→ What you have to do: In the blackout-period notice, which short names are defined in parentheses, and what does each one stand for?

On September 16, 2008, Willis Group Holdings Limited (“Willis”) sent a notice to its directors and executive officers informing them of a blackout period that is being imposed in connection with the anticipated acquisition by Willis of Hilb Rogal & Hobbs Company (“HRH”) by means of a merger (the “Merger”).
Willis’ directors and executive officers were informed that a blackout period with respect to the Hilb Rogal & Hobbs Retirement Savings Plan (the “Plan”) is expected to begin at 4:00 p.m., eastern time, on September 23, 2008, and expected to end on October 13, 2008. The blackout period for Plan transactions is being implemented in connection with the Merger. In order to allow the Plan trustee to process and implement participants’ instructions with respect to the election of Merger consideration (i.e., Willis common shares, cash or a combination thereof), access to HRH common stock (pre-closing) and to Willis common shares (post-closing) held in accounts under the Plan must be suspended for the blackout period, during which time participants in the Plan will be unable to engage in any transaction involving HRH common stock (pre-closing) and Willis common shares (post-closing) held in their Plan accounts, including investment direction and diversification, distribution and loan transactions.

→ Dataset excerpt:
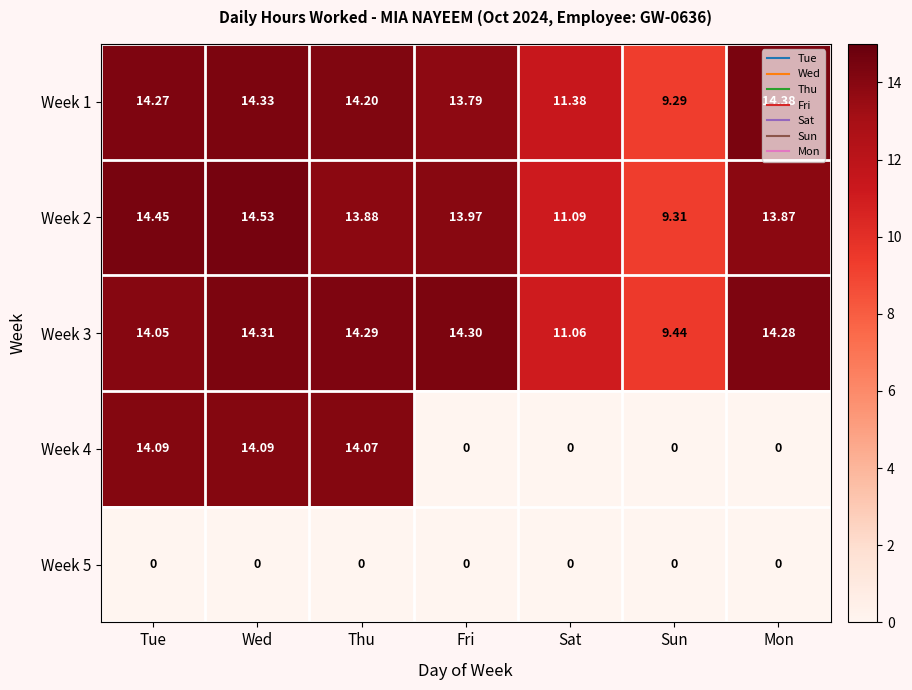

List the labels in order of Week 3 value, smallest first.

Sun, Sat, Tue, Mon, Thu, Fri, Wed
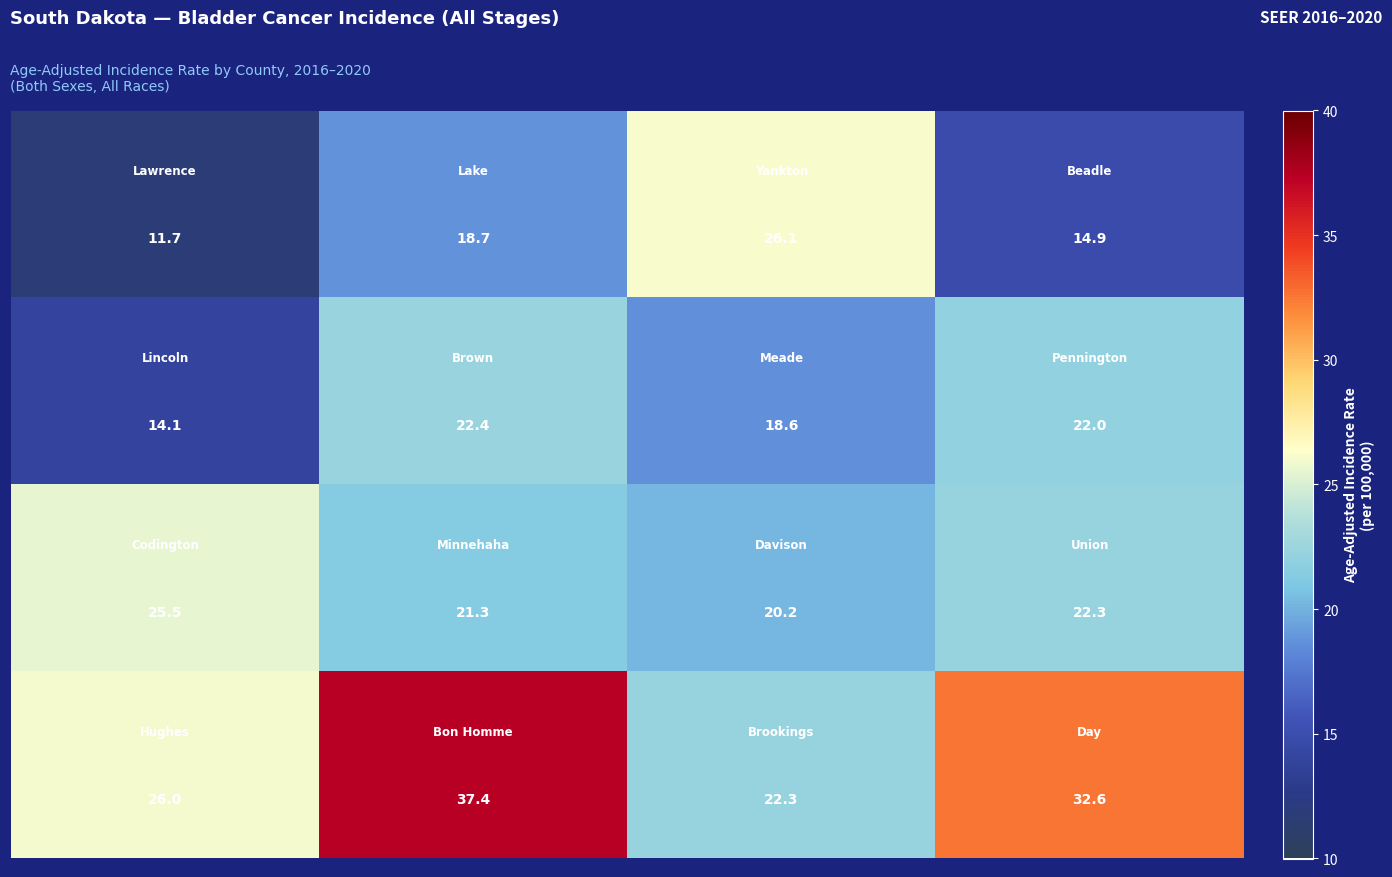

At how many categories does at least one series exceed 23?

4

→ Exercise result:
- "Willis": Willis Group Holdings Limited
- "HRH": Hilb Rogal & Hobbs Company
- "Merger": the anticipated acquisition of HRH by Willis by means of a merger
- "Plan": the Hilb Rogal & Hobbs Retirement Savings Plan